▶ Assignment
The answer must consist of every line below that holds the word "кафедри".
....................
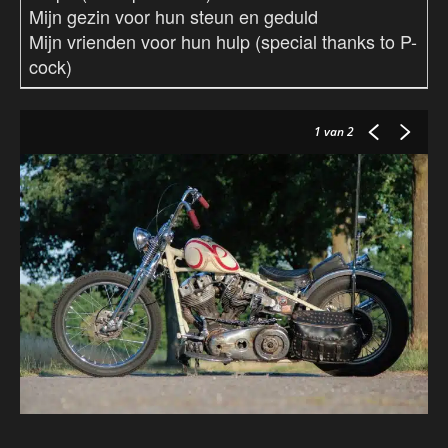
Mijn gezin voor hun steun en geduld
Mijn vrienden voor hun hulp (special thanks to P-
cock)
1
van 2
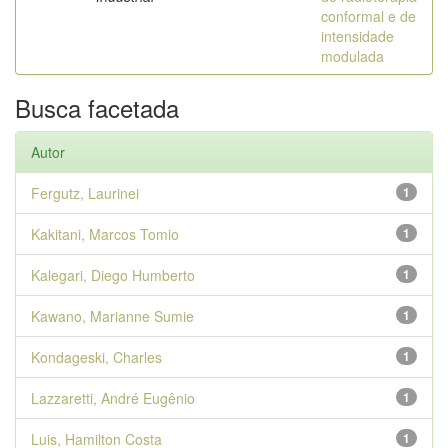
conformal e de
intensidade
modulada
Busca facetada
Autor
Fergutz, Laurinei
1
Kakitani, Marcos Tomio
1
Kalegari, Diego Humberto
1
Kawano, Marianne Sumie
1
Kondageski, Charles
1
Lazzaretti, André Eugênio
1
Luis, Hamilton Costa
1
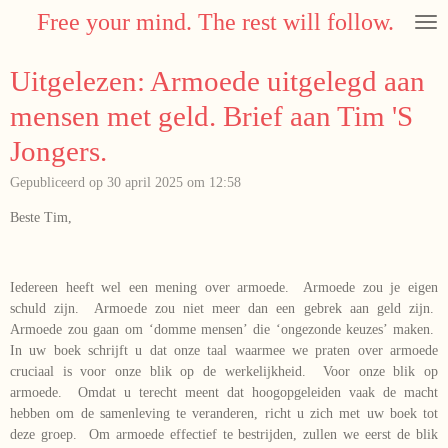
Free your mind. The rest will follow.
Ga
direct
naar
Uitgelezen: Armoede uitgelegd aan
de
hoofdinhoud
mensen met geld. Brief aan Tim 'S
Jongers.
Gepubliceerd op 30 april 2025 om 12:58
Beste Tim,
Iedereen heeft wel een mening over armoede. Armoede zou je eigen
schuld zijn. Armoede zou niet meer dan een gebrek aan geld zijn.
Armoede zou gaan om ‘domme mensen’ die ‘ongezonde keuzes’ maken.
In uw boek schrijft u dat onze taal waarmee we praten over armoede
cruciaal is voor onze blik op de werkelijkheid. Voor onze blik op
armoede. Omdat u terecht meent dat hoogopgeleiden vaak de macht
hebben om de samenleving te veranderen, richt u zich met uw boek tot
deze groep. Om armoede effectief te bestrijden, zullen we eerst de blik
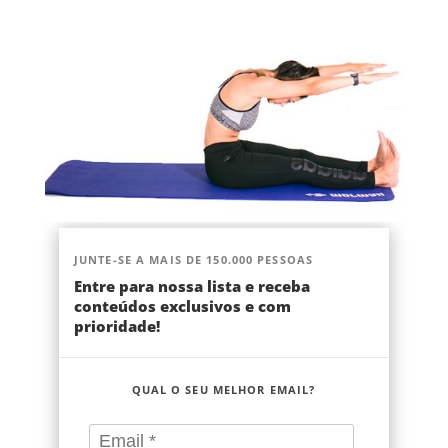
JUNTE-SE A MAIS DE 150.000 PESSOAS
Entre para nossa lista e receba
conteúdos exclusivos e com
prioridade!
QUAL O SEU MELHOR EMAIL?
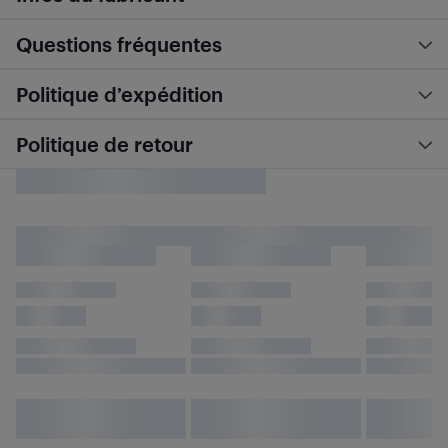
Questions fréquentes
Politique d’expédition
Politique de retour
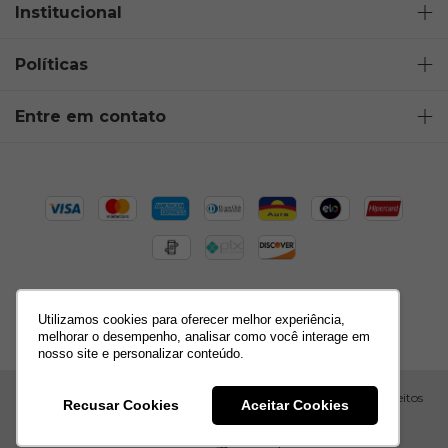
Institucional
Políticas
Entre em contato
Utilizamos cookies para oferecer melhor experiência,
melhorar o desempenho, analisar como você interage em
nosso site e personalizar conteúdo.
Copyright Alice Penteado - 10635382000183 - 2026. Todos os direitos
Recusar Cookies
Aceitar Cookies
reservados.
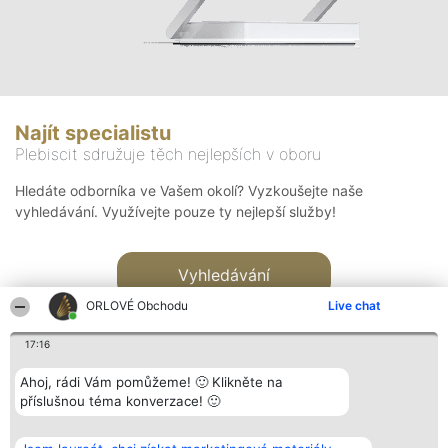
Najít specialistu
Plebiscit sdružuje těch nejlepších v oboru
Hledáte odborníka ve Vašem okolí? Vyzkoušejte naše
vyhledávání. Využívejte pouze ty nejlepší služby!
Vyhledávání
ORLOVÉ Obchodu
Live chat
17:16
Ahoj, rádi Vám pomůžeme! 🙂 Klikněte na
příslušnou téma konverzace! 🙂
Organizátor hlasování
Plebiscyt
Kontakt
Bright Side Solutions sp. z o.
Vítězové
Kontakt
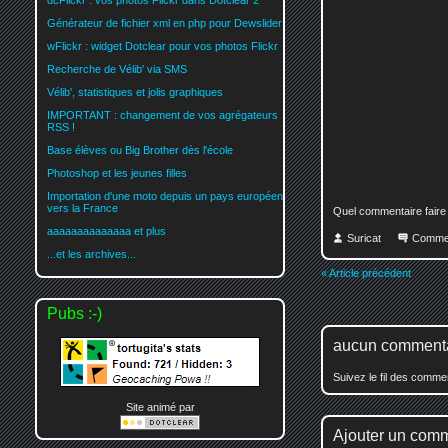
dcFlickr : vos photos Flickr dans Dotclear 2
Générateur de fichier xml en php pour Dewslider
wFlickr : widget Dotclear pour vos photos Flickr
Recherche de Vélib' via SMS
Vélib', statistiques et jolis graphiques
IMPORTANT : changement de vos agrégateurs
RSS !
Base élèves ou Big Brother dès l'école
Photoshop et les jeunes filles
Importation d'une moto depuis un pays européen
vers la France
Quel commentaire faire
aaaaaaaaaaaaaa et plus
Suricat
Comme
...et les archives...
« Article précédent
Pubs :-)
aucun comment
Suivez le fil des comm
Site animé par
Ajouter un com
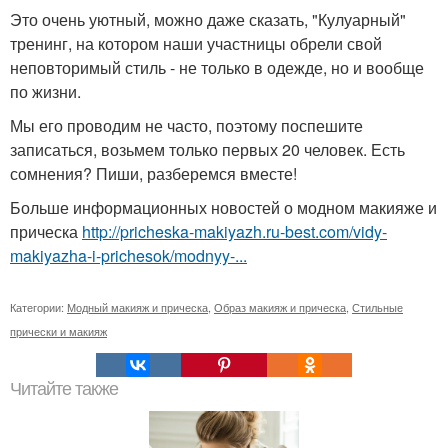
Это очень уютный, можно даже сказать, "Кулуарный"
тренинг, на котором наши участницы обрели свой
неповторимый стиль - не только в одежде, но и вообще
по жизни.
Мы его проводим не часто, поэтому поспешите
записаться, возьмем только первых 20 человек. Есть
сомнения? Пиши, разберемся вместе!
Больше информационных новостей о модном макияже и
прическа
http://pricheska-makiyazh.ru-best.com/vidy-
makiyazha-i-prichesok/modnyy-...
Категории:
Модный макияж и прическа
,
Образ макияж и прическа
,
Стильные
прически и макияж
Читайте также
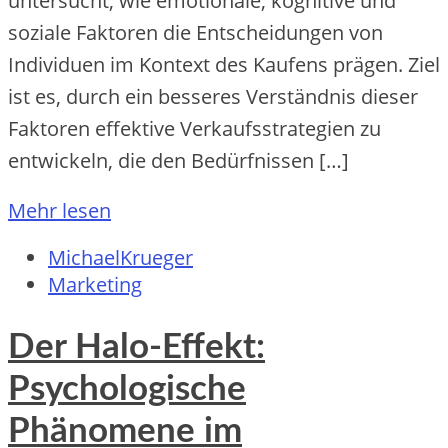
untersucht, wie emotionale, kognitive und
soziale Faktoren die Entscheidungen von
Individuen im Kontext des Kaufens prägen. Ziel
ist es, durch ein besseres Verständnis dieser
Faktoren effektive Verkaufsstrategien zu
entwickeln, die den Bedürfnissen […]
Mehr lesen
MichaelKrueger
Marketing
Der Halo-Effekt:
Psychologische
Phänomene im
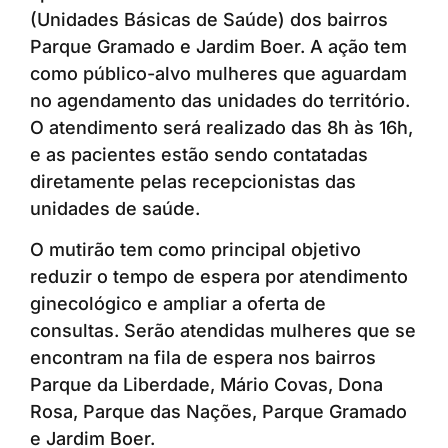
(Unidades Básicas de Saúde) dos bairros
Parque Gramado e Jardim Boer. A ação tem
como público-alvo mulheres que aguardam
no agendamento das unidades do território.
O atendimento será realizado das 8h às 16h,
e as pacientes estão sendo contatadas
diretamente pelas recepcionistas das
unidades de saúde.
O mutirão tem como principal objetivo
reduzir o tempo de espera por atendimento
ginecológico e ampliar a oferta de
consultas. Serão atendidas mulheres que se
encontram na fila de espera nos bairros
Parque da Liberdade, Mário Covas, Dona
Rosa, Parque das Nações, Parque Gramado
e Jardim Boer.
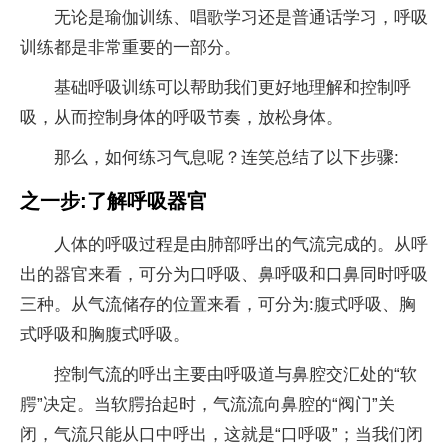
无论是瑜伽训练、唱歌学习还是普通话学习，呼吸
训练都是非常重要的一部分。
基础呼吸训练可以帮助我们更好地理解和控制呼
吸，从而控制身体的呼吸节奏，放松身体。
那么，如何练习气息呢？连笑总结了以下步骤:
之一步:了解呼吸器官
人体的呼吸过程是由肺部呼出的气流完成的。从呼
出的器官来看，可分为口呼吸、鼻呼吸和口鼻同时呼吸
三种。从气流储存的位置来看，可分为:腹式呼吸、胸
式呼吸和胸腹式呼吸。
控制气流的呼出主要由呼吸道与鼻腔交汇处的“软
腭”决定。当软腭抬起时，气流流向鼻腔的“阀门”关
闭，气流只能从口中呼出，这就是“口呼吸”；当我们闭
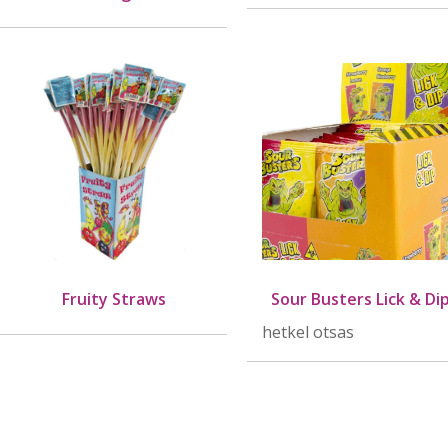
Fruity Straws
Sour Busters Lick & Di
hetkel otsas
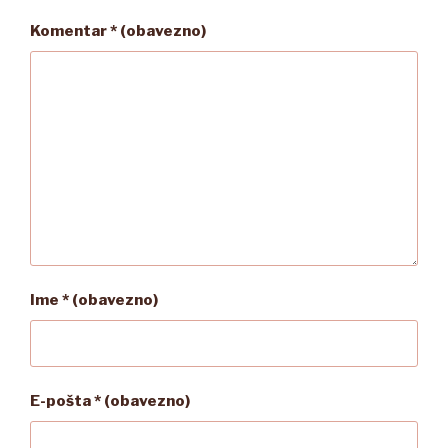
Komentar
* (obavezno)
Ime
* (obavezno)
E-pošta
* (obavezno)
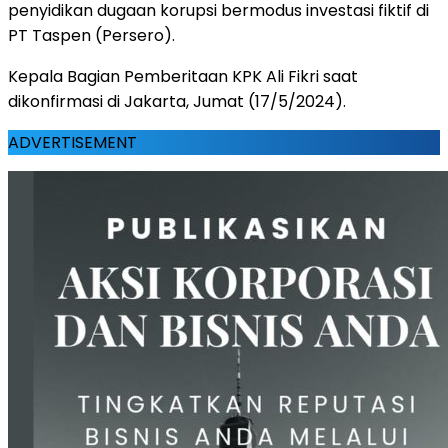
penyidikan dugaan korupsi bermodus investasi fiktif di
PT Taspen (Persero).
Kepala Bagian Pemberitaan KPK Ali Fikri saat
dikonfirmasi di Jakarta, Jumat (17/5/2024).
ADVERTISEMENT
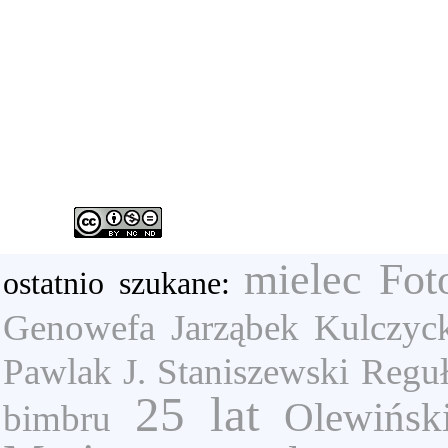
mielec
Fot
ostatnio szukane:
Genowefa
Jarząbek
Kulczyck
Pawlak J.
Staniszewski
Reguł
25 lat
Olewińsk
bimbru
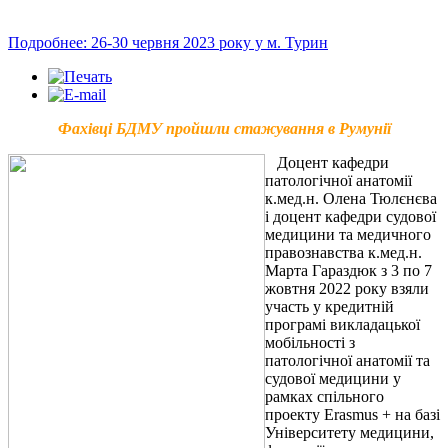
Подробнее: 26-30 червня 2023 року у м. Турин
Фахівці БДМУ пройшли стажування в Румунії
Доцент кафедри
патологічної анатомії
к.мед.н. Олена Тюлєнєва
і доцент кафедри судової
медицини та медичного
правознавства к.мед.н.
Марта Гараздюк з 3 по 7
жовтня 2022 року взяли
участь у кредитній
програмі викладацької
мобільності з
патологічної анатомії та
судової медицини у
рамках спільного
проекту Erasmus + на базі
Університету медицини,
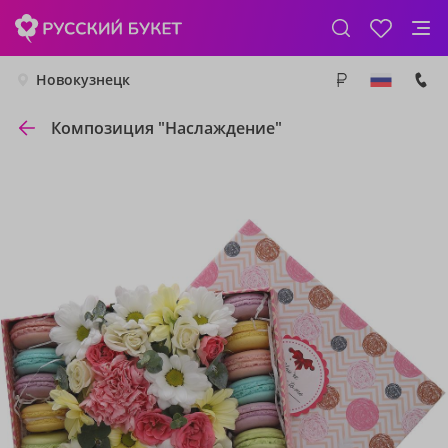
Новокузнецк
Композиция "Наслаждение"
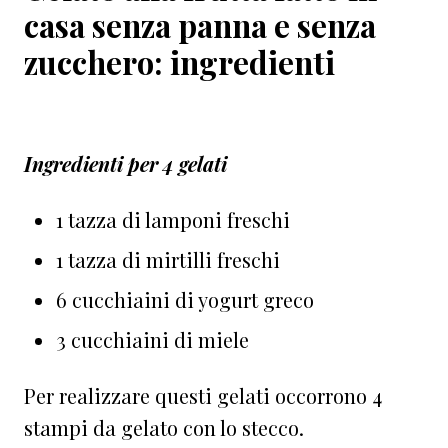
casa senza panna e senza
zucchero: ingredienti
⁠Ingredienti per 4 gelati
1 tazza di lamponi freschi⁠
1 tazza di mirtilli freschi⁠
6 cucchiaini di yogurt greco⁠
3 cucchiaini di miele ⁠
Per realizzare questi gelati occorrono 4
stampi da gelato con lo stecco.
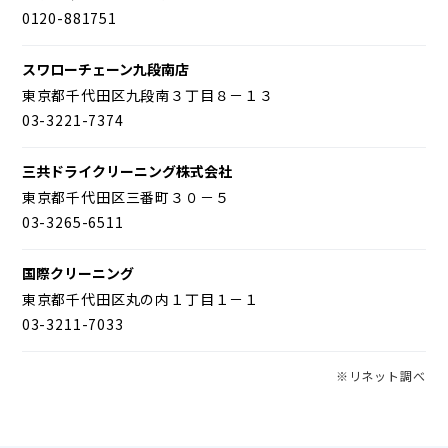
0120-881751
スワローチェーン九段南店
東京都千代田区九段南３丁目８－１３
03-3221-7374
三共ドライクリーニング株式会社
東京都千代田区三番町３０－５
03-3265-6511
国際クリーニング
東京都千代田区丸の内１丁目１－１
03-3211-7033
※リネット調べ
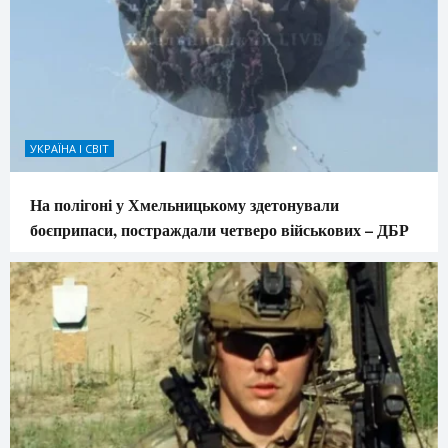
УКРАЇНА І СВІТ
На полігоні у Хмельницькому здетонували
боєприпаси, постраждали четверо військових – ДБР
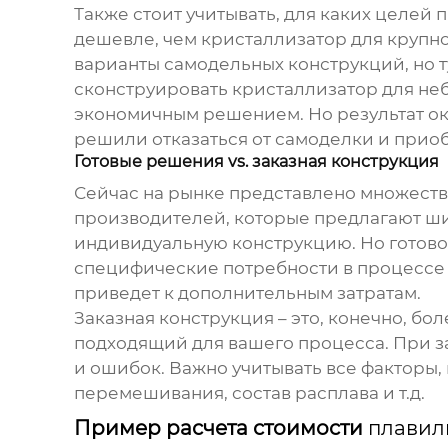
Также стоит учитывать, для каких целей
дешевле, чем кристаллизатор для крупн
варианты самодельных конструкций, но 
сконструировать кристаллизатор для не
экономичным решением. Но результат ока
решили отказаться от самоделки и прио
Готовые решения vs. заказная конструкция
Сейчас на рынке представлено множеств
производителей, которые предлагают шир
индивидуальную конструкцию. Но готово
специфические потребности в процессе 
приведет к дополнительным затратам.
Заказная конструкция – это, конечно, бо
подходящий для вашего процесса. При з
и ошибок. Важно учитывать все факторы,
перемешивания, состав расплава и т.д.
Пример расчета стоимости
плавил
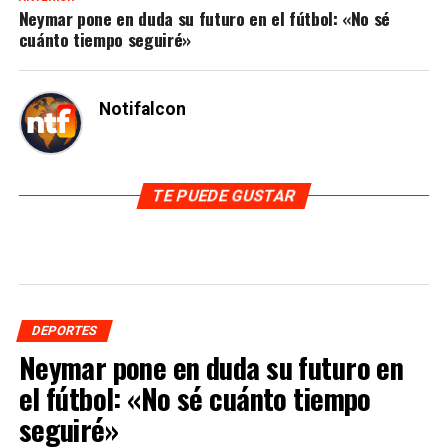
Neymar pone en duda su futuro en el fútbol: «No sé
cuánto tiempo seguiré»
Notifalcon
TE PUEDE GUSTAR
DEPORTES
Neymar pone en duda su futuro en
el fútbol: «No sé cuánto tiempo
seguiré»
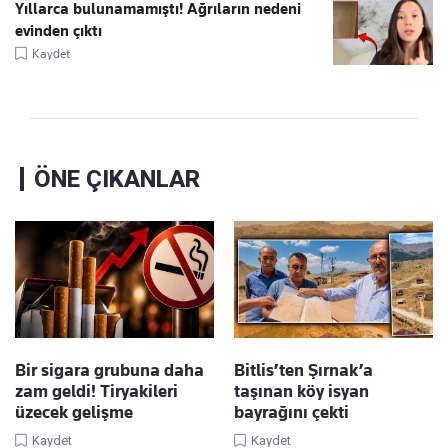
Yıllarca bulunamamıştı! Ağrıların nedeni
evinden çıktı
Kaydet
ÖNE ÇIKANLAR
Bir sigara grubuna daha
Bitlis’ten Şırnak’a
zam geldi! Tiryakileri
taşınan köy isyan
üzecek gelişme
bayrağını çekti
Kaydet
Kaydet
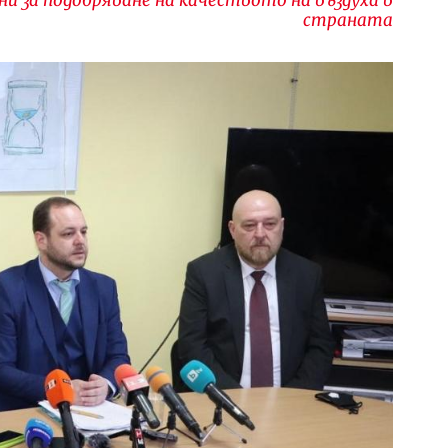
страната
....................
▶ Written response
Доцент кафедри
і доцент кафедри судової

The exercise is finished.